La dissimulation de contenu (“Cloaking”) consiste à générer un contenu HTML différent selon qu’il s’agit d’un visiteur humain ou d’un moteur de recherche. Exemple : un utilisateur fait des recherches sur un produit ou un service spécifique, clique sur un lien qui semble être en rapport avec le sujet au vu du titre et de la description et se retrouve sur un site dont le contenu n’a rien à voir (vente en ligne de faux médicaments, pornographie, etc.).
L’ajout de texte ou de liens invisibles (“Tiny Text, Hidden text, Hidden Links”) consiste à insérer du contenu ou des liens destinés aux robots et indétectables à l’oeil nu. Exemple : placement de mots-clés de la même couleur que le fond de la page Web.
La duplication de contenu ou la création de sites miroirs (“Duplicate Content, Mirror Sites”) consiste à reproduire une grande quantité de texte ou à copier un site web.

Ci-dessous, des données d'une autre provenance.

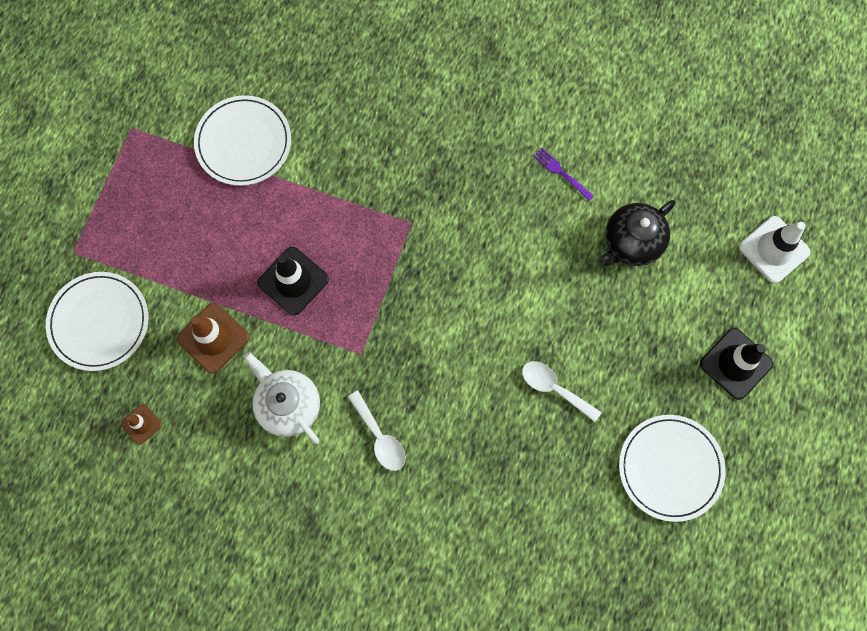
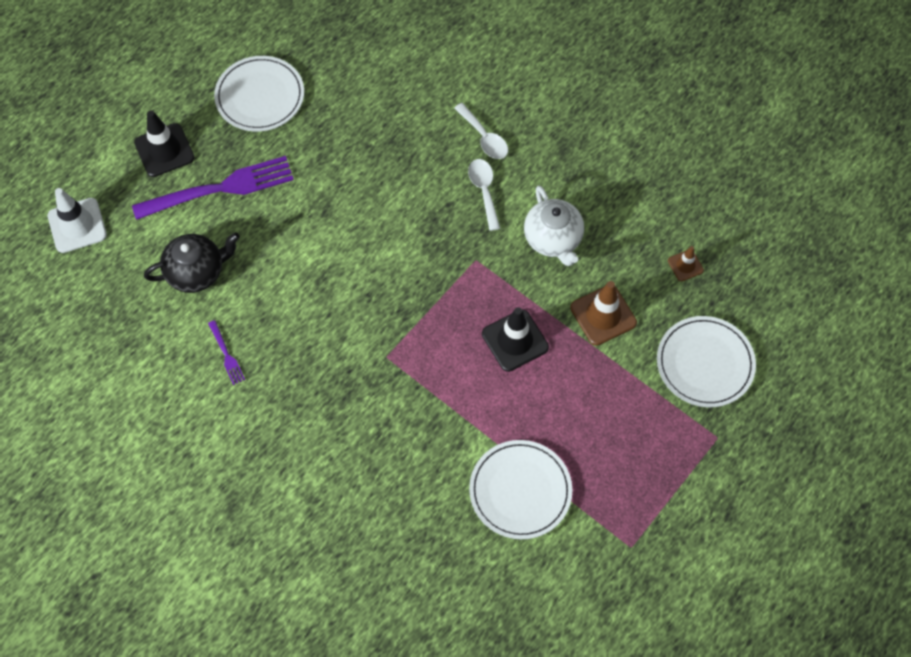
camera: 160 degrees left, 10 degrees down
(554, 388) = (323, 180): white spoon -> white spoon (484, 138)
(655, 340) = (220, 189): none -> purple fork

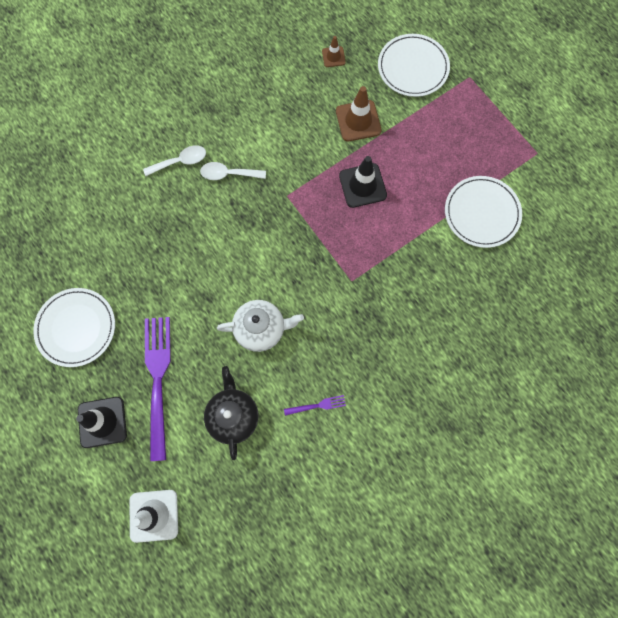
camera: 75 degrees left, 10 degrees up
(553, 239) = (286, 137): white teapot -> white teapot (261, 329)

Exemple : un site de contrefaçon qui utilise un copier-coller du site officiel d’une marque de luxe.
Depuis plusieurs années, Google combat le Black Hat SEO, en particulier avec les mises à jour Panda et Penguin, qui permettent de traquer ces violations et de bannir les sites au contenu indésirable ou de moindre qualité des pages de recherche.
Ces pratiques illicites de manipulation des résultats ne sont donc pas viables sur le long terme. Toutefois, elles conviennent parfaitement aux sites de contrefaçons qui ont une durée de vie limitée et mettent en place des stratégies à court-terme en raison des actions de répression engagées par les autorités et les marques.
Leur positionnement en tête du classement des résultats de recherche leur permet, même sur une très courte période, de faire exploser leurs ventes et donc leur chiffre d’affaires. Pour assurer la continuité de leurs activités, il leur suffit d’avoir un ou plusieurs autres sites sous la main qu’ils pourront réactiver dès lors que le site précédent recevra une pénalité et ainsi de suite.
En conclusion, malgré les sanctions instaurées par Google et les modifications régulières de son algorithme, les hackers parviennent à s’adapter rapidement. Une simple recherche manuelle sur ce moteur de recherche permet de détecter un volume significatif d’URLs piratées combinant parfois plusieurs méthodes de référencement abusif. Sur certaines requêtes populaires comme par exemple “nom de la marque + pas cher”, elles peuvent représenter jusqu’à 80% des résultats par page. Le Black Hat SEO semble donc avoir encore de beaux jours devant lui.